Data items
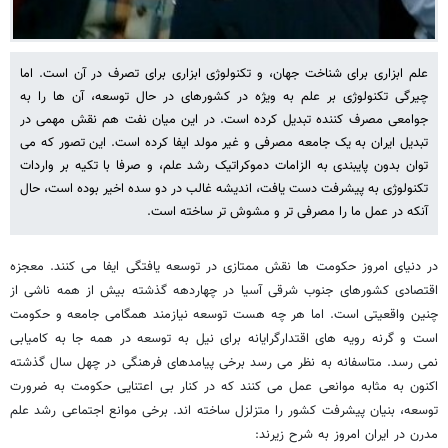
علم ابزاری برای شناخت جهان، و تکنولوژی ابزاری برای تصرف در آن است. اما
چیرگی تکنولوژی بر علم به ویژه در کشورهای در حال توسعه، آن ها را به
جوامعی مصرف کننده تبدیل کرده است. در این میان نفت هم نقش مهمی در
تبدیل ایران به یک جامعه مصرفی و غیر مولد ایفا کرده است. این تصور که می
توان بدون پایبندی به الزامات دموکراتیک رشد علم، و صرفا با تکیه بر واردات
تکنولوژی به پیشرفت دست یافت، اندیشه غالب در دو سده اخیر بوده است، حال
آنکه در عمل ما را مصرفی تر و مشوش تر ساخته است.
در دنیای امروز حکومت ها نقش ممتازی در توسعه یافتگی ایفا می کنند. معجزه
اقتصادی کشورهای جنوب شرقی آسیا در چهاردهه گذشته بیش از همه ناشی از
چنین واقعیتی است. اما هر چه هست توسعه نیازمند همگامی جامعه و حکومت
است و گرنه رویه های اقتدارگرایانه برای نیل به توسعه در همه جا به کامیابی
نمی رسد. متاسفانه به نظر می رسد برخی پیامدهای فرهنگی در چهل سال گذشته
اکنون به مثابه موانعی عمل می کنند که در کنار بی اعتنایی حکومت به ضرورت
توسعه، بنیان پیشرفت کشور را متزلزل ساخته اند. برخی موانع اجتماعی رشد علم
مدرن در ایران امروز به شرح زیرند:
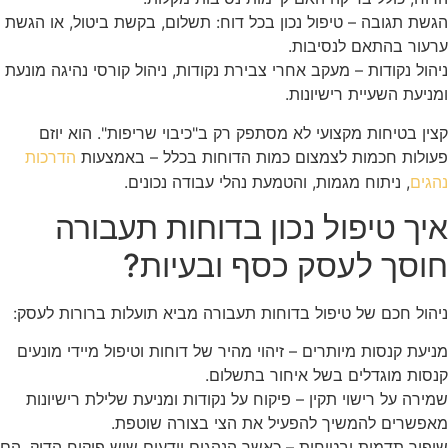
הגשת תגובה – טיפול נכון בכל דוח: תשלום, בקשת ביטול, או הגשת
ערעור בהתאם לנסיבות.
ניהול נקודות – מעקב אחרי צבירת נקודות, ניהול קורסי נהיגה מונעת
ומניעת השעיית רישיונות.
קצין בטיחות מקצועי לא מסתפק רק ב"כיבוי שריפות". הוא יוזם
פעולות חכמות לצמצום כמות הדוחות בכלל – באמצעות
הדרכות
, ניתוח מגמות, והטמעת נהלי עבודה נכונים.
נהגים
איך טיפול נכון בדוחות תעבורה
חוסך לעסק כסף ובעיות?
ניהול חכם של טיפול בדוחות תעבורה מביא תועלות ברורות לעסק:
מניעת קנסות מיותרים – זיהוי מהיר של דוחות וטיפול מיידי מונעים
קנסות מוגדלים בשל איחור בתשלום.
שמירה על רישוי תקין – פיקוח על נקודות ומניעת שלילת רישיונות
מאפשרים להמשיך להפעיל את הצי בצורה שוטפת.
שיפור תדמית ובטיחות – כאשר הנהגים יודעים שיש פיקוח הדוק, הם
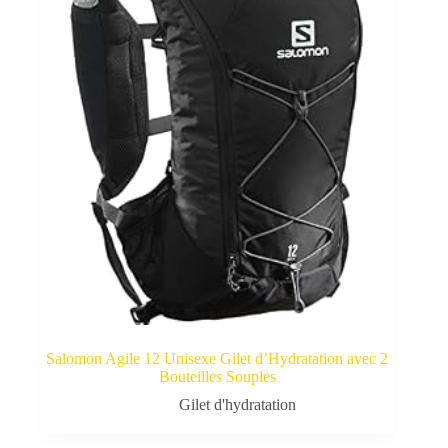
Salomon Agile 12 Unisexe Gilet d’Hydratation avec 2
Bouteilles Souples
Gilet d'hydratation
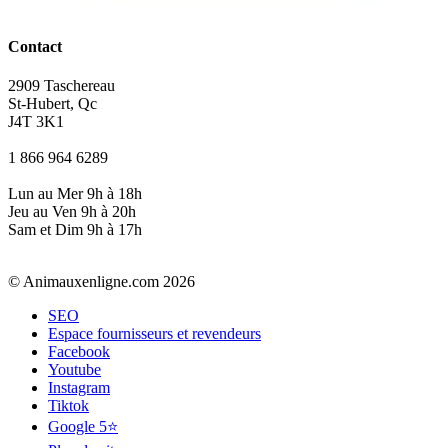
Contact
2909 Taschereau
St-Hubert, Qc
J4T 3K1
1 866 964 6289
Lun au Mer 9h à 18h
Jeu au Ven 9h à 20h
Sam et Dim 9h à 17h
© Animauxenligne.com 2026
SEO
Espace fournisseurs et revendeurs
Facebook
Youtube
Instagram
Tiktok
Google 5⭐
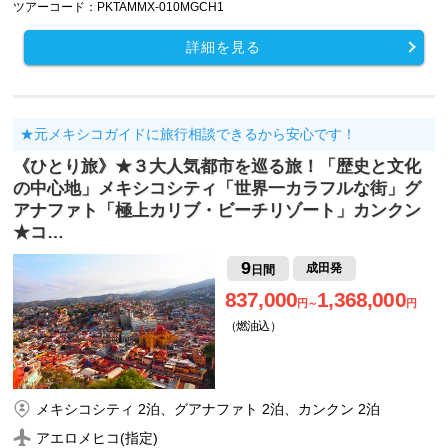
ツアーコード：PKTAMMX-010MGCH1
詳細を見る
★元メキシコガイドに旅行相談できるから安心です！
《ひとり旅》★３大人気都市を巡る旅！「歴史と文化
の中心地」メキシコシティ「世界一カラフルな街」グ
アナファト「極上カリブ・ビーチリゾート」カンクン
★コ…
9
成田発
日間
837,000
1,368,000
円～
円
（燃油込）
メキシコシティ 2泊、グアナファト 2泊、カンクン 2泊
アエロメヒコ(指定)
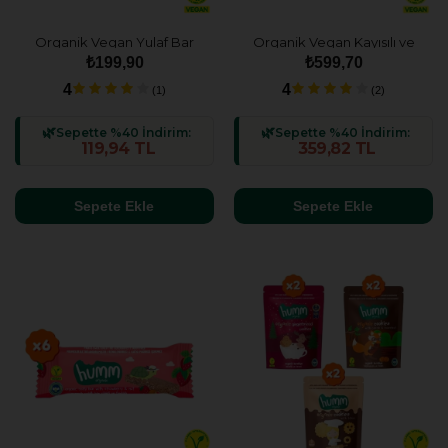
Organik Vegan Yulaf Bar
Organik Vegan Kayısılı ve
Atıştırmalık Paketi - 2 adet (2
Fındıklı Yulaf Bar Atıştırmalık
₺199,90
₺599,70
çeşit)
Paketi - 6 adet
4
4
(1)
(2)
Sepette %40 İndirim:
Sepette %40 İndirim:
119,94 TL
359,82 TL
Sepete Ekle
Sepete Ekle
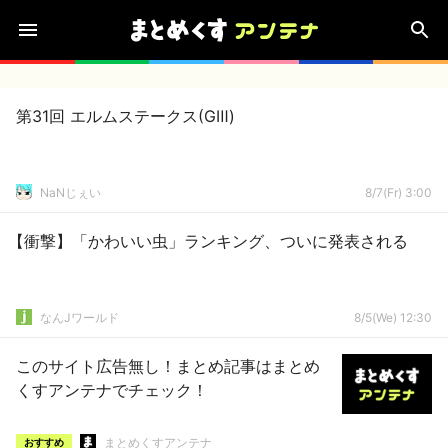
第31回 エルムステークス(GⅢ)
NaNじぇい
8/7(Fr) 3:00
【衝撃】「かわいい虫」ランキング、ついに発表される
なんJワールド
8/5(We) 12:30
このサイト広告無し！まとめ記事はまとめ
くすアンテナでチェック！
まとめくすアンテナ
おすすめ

* **Job item**: Copy the data word for word, starting at the line that contains "Organik Vegan Yulaf Bar" and ending with the final line of the data. Leave out the images.

* **Exercise answer**:
Organik Vegan Yulaf Bar
Organik Vegan Kayısılı ve
Atıştırmalık Paketi - 2 adet (2
Fındıklı Yulaf Bar Atıştırmalık
₺199,90
₺599,70
çeşit)
Paketi - 6 adet
4
4
(1)
(2)
Sepette %40 İndirim:
Sepette %40 İndirim:
119,94 TL
359,82 TL
Sepete Ekle
Sepete Ekle
第31回 エルムステークス(GⅢ)
NaNじぇい
8/7(Fr) 3:00
【衝撃】「かわいい虫」ランキング、ついに発表される
なんJワールド
8/5(We) 12:30
このサイト広告無し！まとめ記事はまとめ
くすアンテナでチェック！
まとめくすアンテナ
おすすめ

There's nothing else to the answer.